Etes-vous féministe ?
Bien sûr ! Comment pourrait-on être une femme sans être féministe ? Je trouve d’ailleurs que cette époque est fascinante. Il y a évidemment urgence pour la parité et l’égalité salariale. Mais il faut désormais penser bien au-delà et écrire enfin notre histoire, à nous, les femmes. Nous avons tellement grandi qu’il faut ajuster le costume du féminisme : les coutures craquent. Il faut donner une autre ampleur à notre mouvement. Trouver un autre langage. Le vocabulaire actuel est trop restreint, affreusement daté et ne nous correspond pas. Il faut inventer notre langue, à nous qui avons tellement servi les autres, en nous effaçant, en nous oubliant, et sans prendre le temps de nous connaître. Nous sommes en dette avec nous-mêmes ! Alors il faut certes continuer de nous déployer, comme les poupées russes qui grandissent, grandissent infiniment, fortes de toutes les autres, qui constituent leur noyau. Mais sans oublier le voyage intérieur, l’exploration de notre substance. Faisons preuve de curiosité envers nous-mêmes. Travaillons notre estime de soi. J’ai l’impression qu’on vient de naître !
Avec la libération de la parole dans le sillage de l’affaire Weinstein ?

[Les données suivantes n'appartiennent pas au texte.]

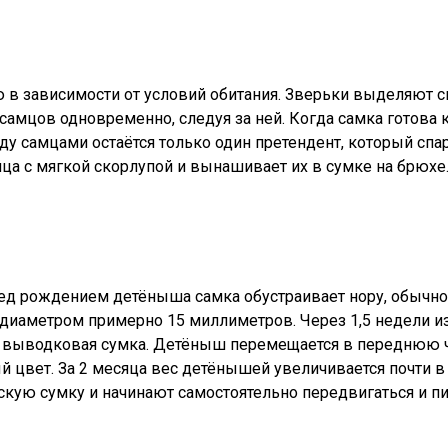
 в зависимости от условий обитания. Зверьки выделяют с
амцов одновременно, следуя за ней. Когда самка готова 
ду самцами остаётся только один претендент, который спар
йца с мягкой скорлупой и вынашивает их в сумке на брюхе
ред рождением детёныша самка обустраивает нору, обычн
 диаметром примерно 15 миллиметров. Через 1,5 недели и
я выводковая сумка. Детёныш перемещается в переднюю ча
цвет. За 2 месяца вес детёнышей увеличивается почти в 
кую сумку и начинают самостоятельно передвигаться и пи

Oui. Dans le cinéma comme dans tous les milieux. On a toutes eu des expériences difficiles. Des types m’ont dit : « Si tu n’es pas gentille, tu ne travailleras plus jamais. » Et je répondais : « Je suis arrivée là sans vous, Monsieur. Je continuerai sans vous ! » J’ai toujours pensé que j’avais le choix. Et j’ai souvent eu recours à l’humour pour m’en sortir. A un metteur en scène qui voulait que je couche avec le chef opérateur afin « qu’il connaisse mieux ton corps », j’ai répondu : « C’est vous qui devriez coucher avec lui, il vous connaîtrait ainsi parfaitement ! » Mais j’ai connu des comédiennes qui ont été violées par un acteur ou un metteur en scène en plein tournage. Oui ! Lors d’une prise ! Devant tout le monde ! Et quand, effarée, je leur demandais : qu’avez-vous fait ? La réponse était : « Rien. J’avais tellement honte. J’étais paralysée. » Je comprends.
Croyez-vous en la solidarité des femmes ?
Mieux que cela : je crois en la sororité ! J’en vois la force et l’incroyable beauté. Entre femmes, pas besoin de masques, d’artifices, de mensonges. On est transparentes. Spirituellement connectées. Et ça donne une merveilleuse liberté. Je me suis toujours méfiée des femmes qui disaient : « Je n’ai pas trop de copines, je m’entends mieux avec les mecs. » Moi, mes copines sont essentielles et viendraient à mon secours au bout du monde. Il faut développer ce lien entre femmes. La sororité nous donne des ailes.